Revolution.Macht.Migration.
Von Bernd Kasparek
Revolution. Macht. Migration.
Die EU-Migrationskontrolle bietet nach dem „arabischen Frühling“ offene Flanken für antirassistische Interventionen.
Der „arabische Frühling“, die erfolgreichen und folgenreichen Revolutionen im Maghreb, hat nun auch wieder Lampedusa in den Mittelpunkt des medialen Interesses gerückt. Zumindest was das Thema Migration nach Europa betrifft. Denn täglich kommen dort Flüchtlinge an, und dies schon seit Februar. Das vormals existierende System der Vorverlagerung, also die Einbindung der nordafrikanischen Staaten in die europäische Migrationsverhinderung im Mittelmeerraum, das vor allem Italien meisterhaft umsetzte, ist mit den Revolutionen in Tunesien und Ägypten sowie dem Bürgerkrieg in Libyen erst einmal zusammengebrochen. Aufsehen erregte die tunesische Übergangsregierung, die die von Italien geforderte Stationierung von EU-Polizistinnen und -Polizisten in Tunesien zu Zwecken der Migrationsverhinderung brüsk zurückwies und ihren Sprecher erklären ließ, Roberto Maroni – italienischer Innenminister von der Lega Nord – sei ein „rechtsextremer Rassist“. Aber vor allem ein möglicher Fall des Regimes Gaddafi in Libyen würde der italienischen Regierung ihren Kooperationspartner abhanden kommen lassen.
Die medialen und politischen Reaktionen in Europa waren vorhersehbar. Schon als die ersten Menschen aus (Nord-)Afrika in Lampedusa ankamen, wurde wieder das alte Bild der „Flüchtlingsströme“ bemüht. Die italienische Regierung phantasierte einen „Exodus biblischen Ausmaßes“ herbei, Europa sah sich wieder von einer „Flut an Flüchtlingen“ bedroht. Schnell wurden Rufe nach der europäischen Grenzschutzagentur Frontex laut, die auch sofort den Beginn der schon lange geplanten „Operation Hermes“ im Mittelmeer vorzog und seitdem verstärkt im zentralen Mittelmeer aktiv ist.
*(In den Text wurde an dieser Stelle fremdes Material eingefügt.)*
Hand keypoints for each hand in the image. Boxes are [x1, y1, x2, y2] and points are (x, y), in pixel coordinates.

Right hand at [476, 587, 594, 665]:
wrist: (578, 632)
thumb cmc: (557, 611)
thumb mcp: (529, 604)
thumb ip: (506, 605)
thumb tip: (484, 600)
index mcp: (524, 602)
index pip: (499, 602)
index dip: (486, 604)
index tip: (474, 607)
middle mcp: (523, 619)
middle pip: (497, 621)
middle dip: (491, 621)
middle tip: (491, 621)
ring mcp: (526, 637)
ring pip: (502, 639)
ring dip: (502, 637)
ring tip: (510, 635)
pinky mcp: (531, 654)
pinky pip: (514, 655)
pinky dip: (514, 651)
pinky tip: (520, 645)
Die italienische Regierung forderte zudem eine Aussetzung des Dublin-II-Systems, welches vorsieht, dass das Land der ersten Ankunft (hier: Italien) für die Durchführung eines Asylantrags zuständig ist. Die restlichen europäischen Staaten – allen voran Deutschland – reagierten stereotyp und lehnten die Aufnahme von Flüchtlingen ab.
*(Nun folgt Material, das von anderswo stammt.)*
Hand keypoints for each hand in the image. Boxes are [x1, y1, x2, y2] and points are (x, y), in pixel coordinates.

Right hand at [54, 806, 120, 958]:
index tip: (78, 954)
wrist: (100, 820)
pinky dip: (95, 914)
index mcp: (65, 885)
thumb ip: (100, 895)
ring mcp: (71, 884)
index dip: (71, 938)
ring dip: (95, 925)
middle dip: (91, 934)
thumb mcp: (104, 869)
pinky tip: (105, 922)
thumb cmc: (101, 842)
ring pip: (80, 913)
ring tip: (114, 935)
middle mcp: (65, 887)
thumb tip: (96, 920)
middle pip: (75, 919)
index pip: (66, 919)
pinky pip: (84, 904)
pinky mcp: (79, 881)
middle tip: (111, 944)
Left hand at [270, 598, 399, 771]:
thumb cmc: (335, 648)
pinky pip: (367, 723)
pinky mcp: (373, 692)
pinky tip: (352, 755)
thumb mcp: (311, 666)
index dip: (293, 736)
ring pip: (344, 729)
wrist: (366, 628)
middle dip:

Flüchtlinge? Wir wollen arbeiten!
Doch die zumeist aus Tunesien Migrierten auf Lampedusa selbst erklärten sich keineswegs zu Flüchtlingen. Sie gaben an, arbeiten und Geld verdienen zu wollen. Die Transformation des Mittelmeers in eine undurchdringliche Grenze zwischen Europa und Nordafrika, welche die EU vor allem im ersten Jahrzehnt dieses Jahrtausends forcierte, hatte die schon lange bestehenden (Arbeits-)Migrationsmuster zwischen Nordafrika und Europa unterbrochen. Bis Anfang April nutzten rund 20.000 Tunesierinnen und Tunesier die Möglichkeit, die die dramatisch veränderten Umstände boten und brachen nach Lampedusa auf. Dabei kann es als wunderschöne Ironie der Geschichte gelten, dass die Unmöglichkeit der Migration eine der Voraussetzungen der tunesischen Revolution war. Denn viele Protagonistinnen und Protagonisten der tunesischen Revolution – gut ausgebildete, aber dennoch arbeitslose junge Menschen – sind eigentlich die klassischen, wenn auch in diesem Fall womöglich verhinderten, Auswandererinnen und Auswanderer. So thematisierte auch Mahdi Mabrouk, Soziologe und Migrationsexperte an der Universität von Tunis, den Zusammenhang zwischen Migration und Revolution: „Wenn du einen Saal hast und die Fenster und Türen abschließt, werden die Menschen, die drinnen fest sitzen, natürlich rebellieren.“ Welchen Beitrag die europäische Abschottungspolitik tatsächlich zu der geglückten Revolution in Tunesien geleistet hat, gilt es zu erforschen, dennoch ist klar, dass die neuen Entwicklungen in Nordafrika auch für Europa nicht ohne Folgen bleiben werden.